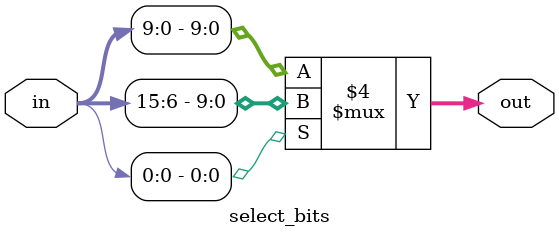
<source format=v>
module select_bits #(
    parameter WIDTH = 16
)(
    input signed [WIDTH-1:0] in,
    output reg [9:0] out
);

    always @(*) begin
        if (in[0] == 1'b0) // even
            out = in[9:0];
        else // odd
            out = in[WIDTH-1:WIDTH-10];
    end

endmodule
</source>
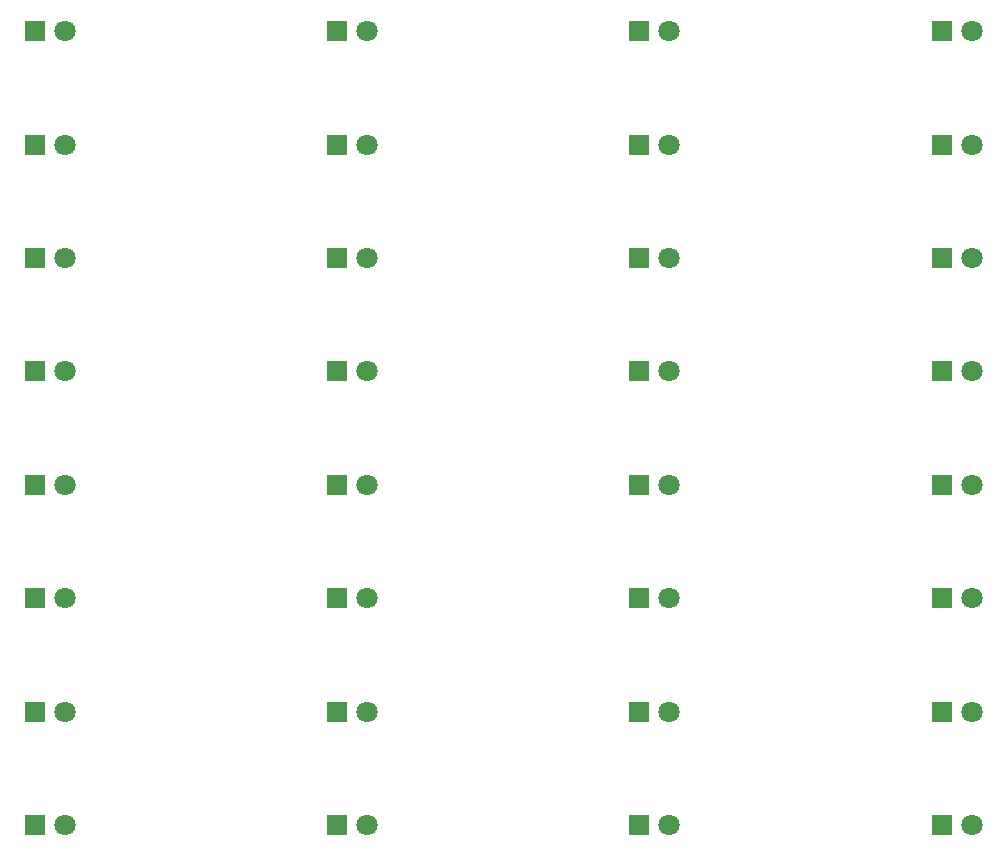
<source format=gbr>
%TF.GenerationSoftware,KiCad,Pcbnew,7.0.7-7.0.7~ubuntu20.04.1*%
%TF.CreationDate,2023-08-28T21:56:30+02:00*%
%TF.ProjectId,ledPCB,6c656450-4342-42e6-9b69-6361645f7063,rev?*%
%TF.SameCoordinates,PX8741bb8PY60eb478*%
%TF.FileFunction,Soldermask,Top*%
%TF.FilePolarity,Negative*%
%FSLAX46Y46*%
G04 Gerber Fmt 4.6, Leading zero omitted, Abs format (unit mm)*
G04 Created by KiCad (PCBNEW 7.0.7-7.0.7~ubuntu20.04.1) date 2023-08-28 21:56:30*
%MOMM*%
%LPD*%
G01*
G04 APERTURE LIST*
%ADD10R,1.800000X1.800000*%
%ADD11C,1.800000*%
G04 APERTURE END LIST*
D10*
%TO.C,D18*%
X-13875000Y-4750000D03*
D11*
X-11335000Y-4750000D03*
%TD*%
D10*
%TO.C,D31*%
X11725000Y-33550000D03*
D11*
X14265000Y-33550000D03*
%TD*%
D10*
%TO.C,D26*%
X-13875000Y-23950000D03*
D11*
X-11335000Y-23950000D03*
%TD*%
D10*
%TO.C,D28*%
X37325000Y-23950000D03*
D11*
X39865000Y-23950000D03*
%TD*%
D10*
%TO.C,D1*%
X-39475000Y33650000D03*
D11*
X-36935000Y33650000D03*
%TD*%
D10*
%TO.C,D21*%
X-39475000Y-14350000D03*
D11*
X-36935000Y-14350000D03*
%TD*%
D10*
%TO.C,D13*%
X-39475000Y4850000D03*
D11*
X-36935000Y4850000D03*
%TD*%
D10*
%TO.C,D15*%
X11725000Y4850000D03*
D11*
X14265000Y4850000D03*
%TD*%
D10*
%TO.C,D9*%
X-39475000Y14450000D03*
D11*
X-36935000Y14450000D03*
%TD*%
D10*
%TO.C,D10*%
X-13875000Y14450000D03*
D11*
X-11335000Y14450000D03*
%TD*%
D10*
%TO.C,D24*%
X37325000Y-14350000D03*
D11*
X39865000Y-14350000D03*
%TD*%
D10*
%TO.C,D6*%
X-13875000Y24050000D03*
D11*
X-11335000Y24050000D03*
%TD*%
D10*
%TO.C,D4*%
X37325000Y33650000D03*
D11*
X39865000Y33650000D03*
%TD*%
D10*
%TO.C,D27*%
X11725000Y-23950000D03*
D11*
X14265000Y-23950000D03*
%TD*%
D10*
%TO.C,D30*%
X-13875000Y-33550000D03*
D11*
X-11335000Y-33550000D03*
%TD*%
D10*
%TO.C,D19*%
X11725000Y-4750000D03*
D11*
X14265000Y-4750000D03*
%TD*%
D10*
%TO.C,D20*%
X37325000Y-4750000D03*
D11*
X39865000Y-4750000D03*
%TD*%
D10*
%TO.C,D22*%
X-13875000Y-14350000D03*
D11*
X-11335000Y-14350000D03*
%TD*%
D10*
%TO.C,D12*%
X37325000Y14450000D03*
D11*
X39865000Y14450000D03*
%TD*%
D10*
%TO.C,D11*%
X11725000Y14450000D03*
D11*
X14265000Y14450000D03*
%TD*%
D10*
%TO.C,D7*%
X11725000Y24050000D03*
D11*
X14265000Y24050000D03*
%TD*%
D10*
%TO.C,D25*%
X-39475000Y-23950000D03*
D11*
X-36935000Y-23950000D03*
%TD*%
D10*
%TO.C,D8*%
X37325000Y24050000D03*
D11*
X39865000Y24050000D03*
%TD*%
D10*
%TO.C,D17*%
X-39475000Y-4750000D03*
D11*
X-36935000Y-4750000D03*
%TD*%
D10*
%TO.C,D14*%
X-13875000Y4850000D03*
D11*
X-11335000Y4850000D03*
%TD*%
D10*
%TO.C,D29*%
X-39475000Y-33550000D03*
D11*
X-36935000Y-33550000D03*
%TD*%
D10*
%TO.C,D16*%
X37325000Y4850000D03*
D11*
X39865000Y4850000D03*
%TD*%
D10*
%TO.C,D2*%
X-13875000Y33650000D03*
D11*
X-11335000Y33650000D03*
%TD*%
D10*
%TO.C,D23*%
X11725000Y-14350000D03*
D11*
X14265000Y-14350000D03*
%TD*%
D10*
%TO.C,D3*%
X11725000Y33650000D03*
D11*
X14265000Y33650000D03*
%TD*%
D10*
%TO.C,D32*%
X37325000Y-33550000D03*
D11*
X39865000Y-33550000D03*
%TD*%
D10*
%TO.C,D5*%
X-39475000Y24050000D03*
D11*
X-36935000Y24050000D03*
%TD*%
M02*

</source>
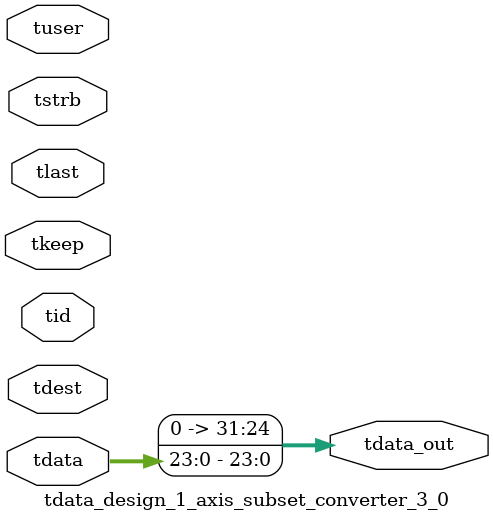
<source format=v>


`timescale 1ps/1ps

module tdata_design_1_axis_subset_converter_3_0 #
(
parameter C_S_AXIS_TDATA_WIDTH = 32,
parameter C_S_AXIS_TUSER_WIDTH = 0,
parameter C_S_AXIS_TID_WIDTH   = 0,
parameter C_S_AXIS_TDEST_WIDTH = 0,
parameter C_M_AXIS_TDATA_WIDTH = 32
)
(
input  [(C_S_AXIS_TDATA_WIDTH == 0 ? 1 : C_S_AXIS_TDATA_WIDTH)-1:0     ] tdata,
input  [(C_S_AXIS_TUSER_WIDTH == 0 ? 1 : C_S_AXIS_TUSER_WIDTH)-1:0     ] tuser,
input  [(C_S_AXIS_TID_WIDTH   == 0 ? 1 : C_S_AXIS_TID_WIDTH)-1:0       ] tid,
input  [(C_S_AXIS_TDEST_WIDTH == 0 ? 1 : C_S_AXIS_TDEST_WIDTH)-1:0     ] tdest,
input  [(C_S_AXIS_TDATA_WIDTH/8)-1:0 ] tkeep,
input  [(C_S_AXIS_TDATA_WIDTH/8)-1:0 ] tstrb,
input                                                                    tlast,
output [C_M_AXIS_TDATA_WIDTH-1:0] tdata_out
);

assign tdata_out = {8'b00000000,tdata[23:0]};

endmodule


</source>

——————

**Job item**
Leave the pictures out and return the rest of the material exactly.

**Your solution**
<source format=v>
module select_bits #(
    parameter WIDTH = 16
)(
    input signed [WIDTH-1:0] in,
    output reg [9:0] out
);

    always @(*) begin
        if (in[0] == 1'b0) // even
            out = in[9:0];
        else // odd
            out = in[WIDTH-1:WIDTH-10];
    end

endmodule
</source>
<source format=gbr>
%TF.GenerationSoftware,KiCad,Pcbnew,7.0.7-7.0.7~ubuntu20.04.1*%
%TF.CreationDate,2023-08-28T21:56:30+02:00*%
%TF.ProjectId,ledPCB,6c656450-4342-42e6-9b69-6361645f7063,rev?*%
%TF.SameCoordinates,PX8741bb8PY60eb478*%
%TF.FileFunction,Soldermask,Top*%
%TF.FilePolarity,Negative*%
%FSLAX46Y46*%
G04 Gerber Fmt 4.6, Leading zero omitted, Abs format (unit mm)*
G04 Created by KiCad (PCBNEW 7.0.7-7.0.7~ubuntu20.04.1) date 2023-08-28 21:56:30*
%MOMM*%
%LPD*%
G01*
G04 APERTURE LIST*
%ADD10R,1.800000X1.800000*%
%ADD11C,1.800000*%
G04 APERTURE END LIST*
D10*
%TO.C,D18*%
X-13875000Y-4750000D03*
D11*
X-11335000Y-4750000D03*
%TD*%
D10*
%TO.C,D31*%
X11725000Y-33550000D03*
D11*
X14265000Y-33550000D03*
%TD*%
D10*
%TO.C,D26*%
X-13875000Y-23950000D03*
D11*
X-11335000Y-23950000D03*
%TD*%
D10*
%TO.C,D28*%
X37325000Y-23950000D03*
D11*
X39865000Y-23950000D03*
%TD*%
D10*
%TO.C,D1*%
X-39475000Y33650000D03*
D11*
X-36935000Y33650000D03*
%TD*%
D10*
%TO.C,D21*%
X-39475000Y-14350000D03*
D11*
X-36935000Y-14350000D03*
%TD*%
D10*
%TO.C,D13*%
X-39475000Y4850000D03*
D11*
X-36935000Y4850000D03*
%TD*%
D10*
%TO.C,D15*%
X11725000Y4850000D03*
D11*
X14265000Y4850000D03*
%TD*%
D10*
%TO.C,D9*%
X-39475000Y14450000D03*
D11*
X-36935000Y14450000D03*
%TD*%
D10*
%TO.C,D10*%
X-13875000Y14450000D03*
D11*
X-11335000Y14450000D03*
%TD*%
D10*
%TO.C,D24*%
X37325000Y-14350000D03*
D11*
X39865000Y-14350000D03*
%TD*%
D10*
%TO.C,D6*%
X-13875000Y24050000D03*
D11*
X-11335000Y24050000D03*
%TD*%
D10*
%TO.C,D4*%
X37325000Y33650000D03*
D11*
X39865000Y33650000D03*
%TD*%
D10*
%TO.C,D27*%
X11725000Y-23950000D03*
D11*
X14265000Y-23950000D03*
%TD*%
D10*
%TO.C,D30*%
X-13875000Y-33550000D03*
D11*
X-11335000Y-33550000D03*
%TD*%
D10*
%TO.C,D19*%
X11725000Y-4750000D03*
D11*
X14265000Y-4750000D03*
%TD*%
D10*
%TO.C,D20*%
X37325000Y-4750000D03*
D11*
X39865000Y-4750000D03*
%TD*%
D10*
%TO.C,D22*%
X-13875000Y-14350000D03*
D11*
X-11335000Y-14350000D03*
%TD*%
D10*
%TO.C,D12*%
X37325000Y14450000D03*
D11*
X39865000Y14450000D03*
%TD*%
D10*
%TO.C,D11*%
X11725000Y14450000D03*
D11*
X14265000Y14450000D03*
%TD*%
D10*
%TO.C,D7*%
X11725000Y24050000D03*
D11*
X14265000Y24050000D03*
%TD*%
D10*
%TO.C,D25*%
X-39475000Y-23950000D03*
D11*
X-36935000Y-23950000D03*
%TD*%
D10*
%TO.C,D8*%
X37325000Y24050000D03*
D11*
X39865000Y24050000D03*
%TD*%
D10*
%TO.C,D17*%
X-39475000Y-4750000D03*
D11*
X-36935000Y-4750000D03*
%TD*%
D10*
%TO.C,D14*%
X-13875000Y4850000D03*
D11*
X-11335000Y4850000D03*
%TD*%
D10*
%TO.C,D29*%
X-39475000Y-33550000D03*
D11*
X-36935000Y-33550000D03*
%TD*%
D10*
%TO.C,D16*%
X37325000Y4850000D03*
D11*
X39865000Y4850000D03*
%TD*%
D10*
%TO.C,D2*%
X-13875000Y33650000D03*
D11*
X-11335000Y33650000D03*
%TD*%
D10*
%TO.C,D23*%
X11725000Y-14350000D03*
D11*
X14265000Y-14350000D03*
%TD*%
D10*
%TO.C,D3*%
X11725000Y33650000D03*
D11*
X14265000Y33650000D03*
%TD*%
D10*
%TO.C,D32*%
X37325000Y-33550000D03*
D11*
X39865000Y-33550000D03*
%TD*%
D10*
%TO.C,D5*%
X-39475000Y24050000D03*
D11*
X-36935000Y24050000D03*
%TD*%
M02*

</source>
<source format=v>


`timescale 1ps/1ps

module tdata_design_1_axis_subset_converter_3_0 #
(
parameter C_S_AXIS_TDATA_WIDTH = 32,
parameter C_S_AXIS_TUSER_WIDTH = 0,
parameter C_S_AXIS_TID_WIDTH   = 0,
parameter C_S_AXIS_TDEST_WIDTH = 0,
parameter C_M_AXIS_TDATA_WIDTH = 32
)
(
input  [(C_S_AXIS_TDATA_WIDTH == 0 ? 1 : C_S_AXIS_TDATA_WIDTH)-1:0     ] tdata,
input  [(C_S_AXIS_TUSER_WIDTH == 0 ? 1 : C_S_AXIS_TUSER_WIDTH)-1:0     ] tuser,
input  [(C_S_AXIS_TID_WIDTH   == 0 ? 1 : C_S_AXIS_TID_WIDTH)-1:0       ] tid,
input  [(C_S_AXIS_TDEST_WIDTH == 0 ? 1 : C_S_AXIS_TDEST_WIDTH)-1:0     ] tdest,
input  [(C_S_AXIS_TDATA_WIDTH/8)-1:0 ] tkeep,
input  [(C_S_AXIS_TDATA_WIDTH/8)-1:0 ] tstrb,
input                                                                    tlast,
output [C_M_AXIS_TDATA_WIDTH-1:0] tdata_out
);

assign tdata_out = {8'b00000000,tdata[23:0]};

endmodule


</source>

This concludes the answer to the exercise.